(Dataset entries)
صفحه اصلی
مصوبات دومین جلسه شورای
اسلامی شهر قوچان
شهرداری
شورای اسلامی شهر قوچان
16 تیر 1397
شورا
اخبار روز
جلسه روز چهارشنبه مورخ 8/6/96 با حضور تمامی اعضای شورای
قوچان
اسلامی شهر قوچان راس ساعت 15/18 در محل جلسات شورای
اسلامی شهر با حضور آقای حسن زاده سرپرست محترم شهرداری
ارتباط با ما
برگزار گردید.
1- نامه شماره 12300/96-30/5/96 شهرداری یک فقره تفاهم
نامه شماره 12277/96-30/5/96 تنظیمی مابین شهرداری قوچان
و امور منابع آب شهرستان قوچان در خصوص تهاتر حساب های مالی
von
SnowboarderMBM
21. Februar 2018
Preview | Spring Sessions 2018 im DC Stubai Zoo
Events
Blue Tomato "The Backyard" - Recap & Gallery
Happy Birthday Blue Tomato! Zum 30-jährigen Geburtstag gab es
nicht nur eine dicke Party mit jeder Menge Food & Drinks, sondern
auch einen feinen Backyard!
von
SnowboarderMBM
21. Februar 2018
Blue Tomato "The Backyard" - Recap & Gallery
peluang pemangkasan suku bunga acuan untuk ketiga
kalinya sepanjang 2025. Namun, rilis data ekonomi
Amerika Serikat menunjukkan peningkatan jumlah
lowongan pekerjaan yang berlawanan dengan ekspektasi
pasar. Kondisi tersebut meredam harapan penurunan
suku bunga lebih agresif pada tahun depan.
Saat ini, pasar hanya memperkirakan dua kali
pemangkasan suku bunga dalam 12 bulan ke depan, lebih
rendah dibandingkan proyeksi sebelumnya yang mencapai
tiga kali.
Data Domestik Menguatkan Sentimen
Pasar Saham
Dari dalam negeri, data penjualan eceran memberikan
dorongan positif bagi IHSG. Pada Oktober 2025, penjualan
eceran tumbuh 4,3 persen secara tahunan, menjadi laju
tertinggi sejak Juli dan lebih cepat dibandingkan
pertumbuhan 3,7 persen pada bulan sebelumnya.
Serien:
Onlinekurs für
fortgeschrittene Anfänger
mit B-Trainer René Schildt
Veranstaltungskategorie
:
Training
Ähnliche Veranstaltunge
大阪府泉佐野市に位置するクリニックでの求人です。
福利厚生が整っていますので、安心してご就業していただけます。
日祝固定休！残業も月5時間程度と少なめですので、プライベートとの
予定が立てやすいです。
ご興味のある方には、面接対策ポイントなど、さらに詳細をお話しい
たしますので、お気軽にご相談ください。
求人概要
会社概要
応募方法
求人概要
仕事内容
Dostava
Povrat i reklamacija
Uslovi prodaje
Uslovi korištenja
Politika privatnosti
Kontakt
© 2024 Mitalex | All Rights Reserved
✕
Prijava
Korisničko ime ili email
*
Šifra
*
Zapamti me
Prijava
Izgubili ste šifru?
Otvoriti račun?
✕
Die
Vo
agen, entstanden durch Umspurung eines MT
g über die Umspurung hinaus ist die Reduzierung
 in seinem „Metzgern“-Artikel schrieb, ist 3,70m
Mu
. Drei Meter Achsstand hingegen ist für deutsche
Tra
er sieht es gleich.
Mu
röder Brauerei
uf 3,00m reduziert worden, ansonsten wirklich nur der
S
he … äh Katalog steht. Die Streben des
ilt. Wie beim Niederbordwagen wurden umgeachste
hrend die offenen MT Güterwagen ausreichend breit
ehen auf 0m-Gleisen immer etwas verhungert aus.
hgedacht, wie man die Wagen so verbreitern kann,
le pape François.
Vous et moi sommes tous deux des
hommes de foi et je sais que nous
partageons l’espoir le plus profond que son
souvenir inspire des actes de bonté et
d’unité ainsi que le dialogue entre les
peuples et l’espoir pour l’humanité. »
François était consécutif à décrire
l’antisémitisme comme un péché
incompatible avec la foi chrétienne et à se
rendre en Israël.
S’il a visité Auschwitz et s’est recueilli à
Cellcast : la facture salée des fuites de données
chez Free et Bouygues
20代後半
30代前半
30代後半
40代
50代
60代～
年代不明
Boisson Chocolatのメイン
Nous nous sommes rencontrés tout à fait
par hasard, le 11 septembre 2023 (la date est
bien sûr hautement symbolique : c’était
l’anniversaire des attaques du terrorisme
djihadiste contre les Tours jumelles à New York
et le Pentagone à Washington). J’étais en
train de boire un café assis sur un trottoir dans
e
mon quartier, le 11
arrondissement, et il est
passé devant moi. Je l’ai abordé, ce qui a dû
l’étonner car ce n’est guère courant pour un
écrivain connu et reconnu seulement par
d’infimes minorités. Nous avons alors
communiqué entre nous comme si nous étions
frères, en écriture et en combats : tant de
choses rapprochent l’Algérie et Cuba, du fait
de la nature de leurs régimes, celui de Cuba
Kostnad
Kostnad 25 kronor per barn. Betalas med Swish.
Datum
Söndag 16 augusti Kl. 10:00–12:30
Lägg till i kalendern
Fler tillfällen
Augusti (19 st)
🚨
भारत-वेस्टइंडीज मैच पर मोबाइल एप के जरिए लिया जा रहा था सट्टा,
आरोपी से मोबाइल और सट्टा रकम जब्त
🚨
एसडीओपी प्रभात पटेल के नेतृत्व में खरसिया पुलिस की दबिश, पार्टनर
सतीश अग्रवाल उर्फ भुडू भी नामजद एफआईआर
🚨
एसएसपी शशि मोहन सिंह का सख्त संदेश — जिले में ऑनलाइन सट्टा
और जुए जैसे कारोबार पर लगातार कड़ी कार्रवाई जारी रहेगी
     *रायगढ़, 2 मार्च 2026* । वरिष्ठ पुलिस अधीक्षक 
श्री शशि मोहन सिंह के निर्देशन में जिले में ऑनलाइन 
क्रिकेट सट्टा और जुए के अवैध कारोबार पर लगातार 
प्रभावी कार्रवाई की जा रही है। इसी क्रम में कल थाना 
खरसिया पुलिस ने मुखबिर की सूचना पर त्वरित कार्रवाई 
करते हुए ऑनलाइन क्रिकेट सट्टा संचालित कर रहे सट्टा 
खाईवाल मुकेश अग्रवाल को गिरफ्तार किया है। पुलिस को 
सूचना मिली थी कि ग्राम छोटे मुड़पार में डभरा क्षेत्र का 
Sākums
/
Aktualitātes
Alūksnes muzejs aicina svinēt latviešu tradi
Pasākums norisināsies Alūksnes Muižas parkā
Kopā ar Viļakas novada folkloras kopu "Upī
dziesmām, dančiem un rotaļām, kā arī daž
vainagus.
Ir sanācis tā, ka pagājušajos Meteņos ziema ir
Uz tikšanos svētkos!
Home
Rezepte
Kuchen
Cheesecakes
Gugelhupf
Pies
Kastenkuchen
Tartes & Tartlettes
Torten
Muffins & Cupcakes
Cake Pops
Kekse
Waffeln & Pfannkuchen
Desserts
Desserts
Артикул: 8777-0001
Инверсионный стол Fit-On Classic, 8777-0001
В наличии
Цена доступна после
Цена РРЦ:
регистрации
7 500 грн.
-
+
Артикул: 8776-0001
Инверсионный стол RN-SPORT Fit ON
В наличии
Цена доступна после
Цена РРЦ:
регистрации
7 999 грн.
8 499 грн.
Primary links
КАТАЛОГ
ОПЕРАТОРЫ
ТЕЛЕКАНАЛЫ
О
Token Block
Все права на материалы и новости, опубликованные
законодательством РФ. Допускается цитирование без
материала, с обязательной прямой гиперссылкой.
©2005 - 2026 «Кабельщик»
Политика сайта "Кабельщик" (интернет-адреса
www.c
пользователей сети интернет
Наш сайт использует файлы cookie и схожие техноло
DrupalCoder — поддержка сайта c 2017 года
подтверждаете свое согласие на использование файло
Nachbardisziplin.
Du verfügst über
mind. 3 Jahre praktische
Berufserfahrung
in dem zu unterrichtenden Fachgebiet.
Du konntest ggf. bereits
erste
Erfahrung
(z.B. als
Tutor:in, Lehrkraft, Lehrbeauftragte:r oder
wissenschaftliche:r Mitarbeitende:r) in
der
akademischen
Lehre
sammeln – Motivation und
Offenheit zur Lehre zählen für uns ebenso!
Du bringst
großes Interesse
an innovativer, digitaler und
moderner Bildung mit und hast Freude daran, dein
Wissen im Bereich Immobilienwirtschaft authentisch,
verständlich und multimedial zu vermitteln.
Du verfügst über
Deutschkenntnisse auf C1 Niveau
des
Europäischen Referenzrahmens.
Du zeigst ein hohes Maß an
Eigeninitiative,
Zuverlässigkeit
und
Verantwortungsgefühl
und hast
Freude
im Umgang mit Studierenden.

__ACTIVITY__: From the records above, return each line that has the string "Lehre".

__ANSWER SPACE__:
Lehre
Offenheit zur Lehre zählen für uns ebenso!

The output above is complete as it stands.